Vitamin D and calcium — especially important for a growing child — are the hardest nutrients to get when dropping dairy. Most of milk’s other important components can be obtained from a healthy diet of whole grains, vegetables, fruits and lean meats, Lott says. “If you’re a parent looking to find an alternative for your child, it’s probably the calcium and vitamin D … where you should focus your decision.”

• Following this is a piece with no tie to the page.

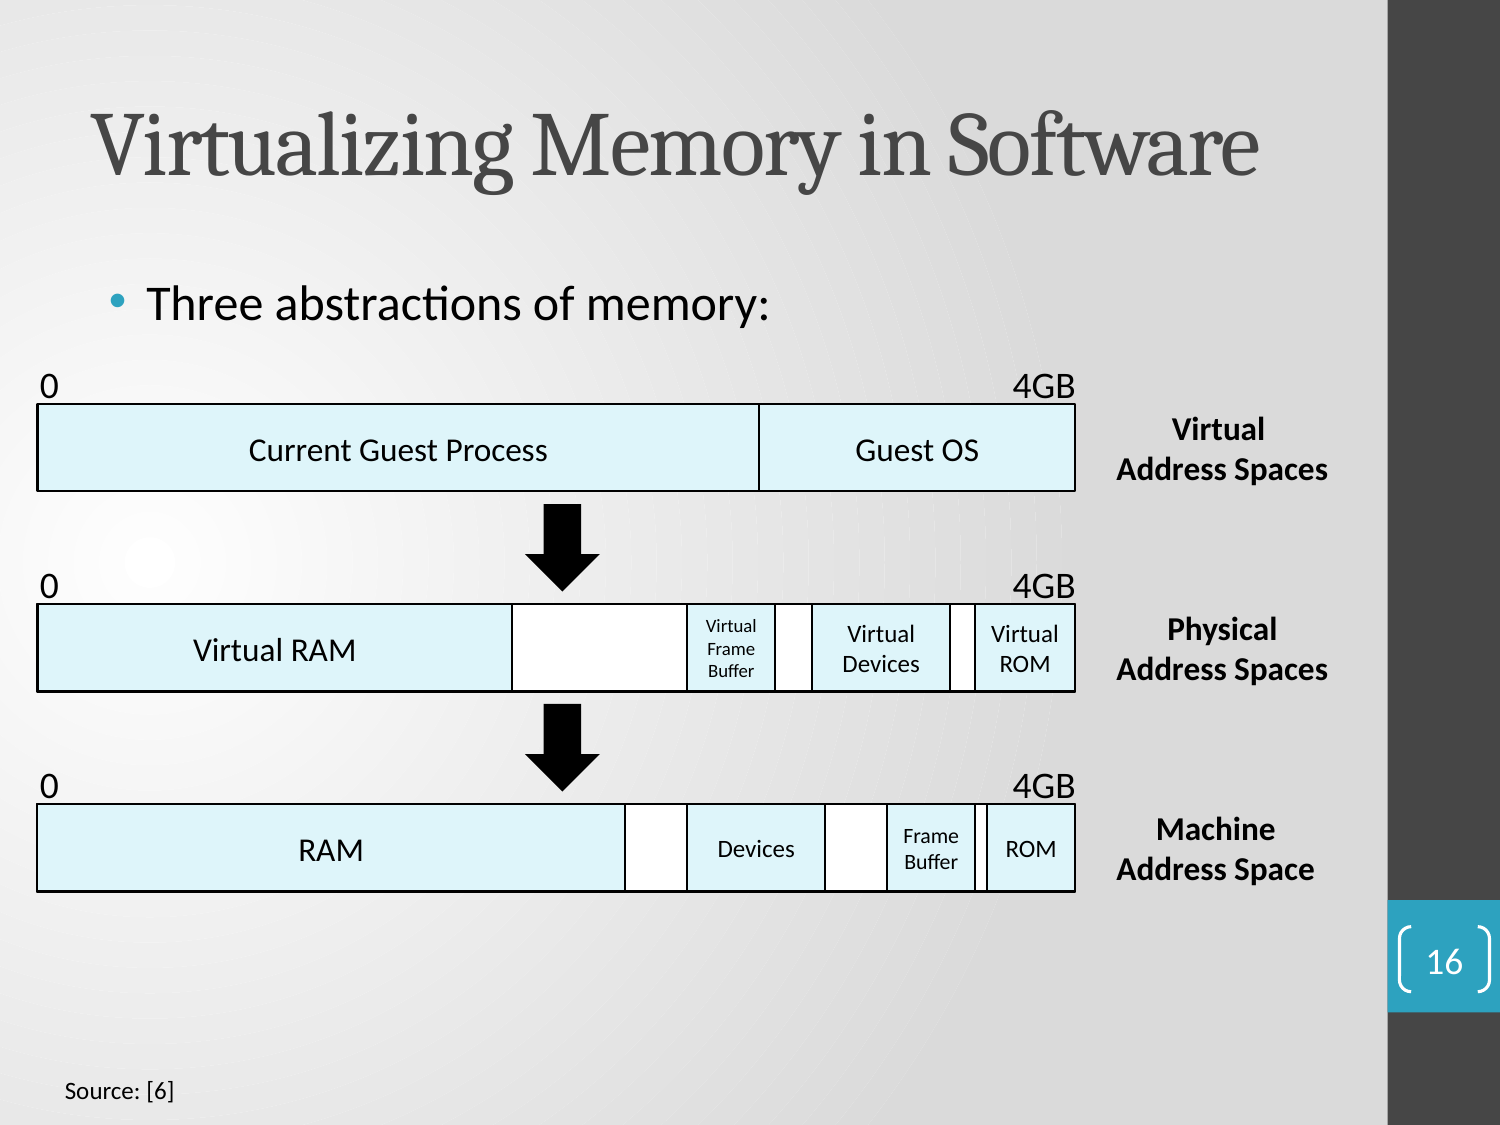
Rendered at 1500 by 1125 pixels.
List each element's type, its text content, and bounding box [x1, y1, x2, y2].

Many producers fortify plant-based milks with vitamin D and calcium to rival or exceed the level in dairy milk. But whether the body can absorb those added nutrients is another story. What consumers read on the Nutrition Facts label does not necessarily reflect how much their body will actually be able to absorb and use, Lott says.
That’s because plant-based milks may contain naturally occurring plant molecules that hinder the absorption of nutrients. For example, some plant milks, including oat and soy milks, contain phytic acid, which binds to calcium, iron and zinc and reduces the body’s absorption of these nutrients.
And adding too much of one good thing can backfire. For instance, introducing high levels of calcium into almond milk may interfere with the body’s absorption of vitamin D, McClements and colleagues reported in 2021 in the Journal of Agricultural and Food Chemistry.
More research is needed to better understand how compounds interact in plant milks and how those interactions affect nutrient absorption in the body, McClements says. Homing in on the ideal balance of ingredients will help producers of plant-based milks craft more nutritious products that taste good too, he says. “What we’re trying to do is find that sweet spot.”